* Data in this exercise *
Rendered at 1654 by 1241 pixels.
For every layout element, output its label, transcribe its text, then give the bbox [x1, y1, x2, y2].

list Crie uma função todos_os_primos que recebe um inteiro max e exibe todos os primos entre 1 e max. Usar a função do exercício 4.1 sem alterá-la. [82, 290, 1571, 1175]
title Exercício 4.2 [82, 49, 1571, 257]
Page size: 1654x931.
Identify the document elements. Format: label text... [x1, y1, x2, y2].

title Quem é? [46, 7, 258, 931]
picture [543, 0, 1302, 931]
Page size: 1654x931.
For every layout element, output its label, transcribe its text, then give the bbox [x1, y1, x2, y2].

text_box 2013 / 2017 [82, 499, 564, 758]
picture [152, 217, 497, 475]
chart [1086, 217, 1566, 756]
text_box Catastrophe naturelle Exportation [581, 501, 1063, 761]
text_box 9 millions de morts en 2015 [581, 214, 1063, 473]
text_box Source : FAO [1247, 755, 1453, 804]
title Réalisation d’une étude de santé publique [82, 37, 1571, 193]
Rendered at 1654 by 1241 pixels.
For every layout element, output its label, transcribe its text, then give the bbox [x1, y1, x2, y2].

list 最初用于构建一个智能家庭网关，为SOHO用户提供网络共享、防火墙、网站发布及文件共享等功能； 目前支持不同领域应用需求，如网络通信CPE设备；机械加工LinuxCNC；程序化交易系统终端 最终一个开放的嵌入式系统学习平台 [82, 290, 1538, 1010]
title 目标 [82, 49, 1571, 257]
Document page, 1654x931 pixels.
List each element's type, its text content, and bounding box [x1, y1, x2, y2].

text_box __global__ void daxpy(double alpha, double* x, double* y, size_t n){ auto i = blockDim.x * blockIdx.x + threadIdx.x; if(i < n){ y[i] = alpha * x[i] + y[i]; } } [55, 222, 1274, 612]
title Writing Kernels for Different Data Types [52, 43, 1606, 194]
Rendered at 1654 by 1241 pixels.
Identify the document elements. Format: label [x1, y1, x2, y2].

* Set problem *
Return every line of the records above that contains the word "Identify".

* Written solution *
Identify the document elements. Format: label text... [x1, y1, x2, y2].
Identify the document elements. Format: label [x1, y1, x2, y2].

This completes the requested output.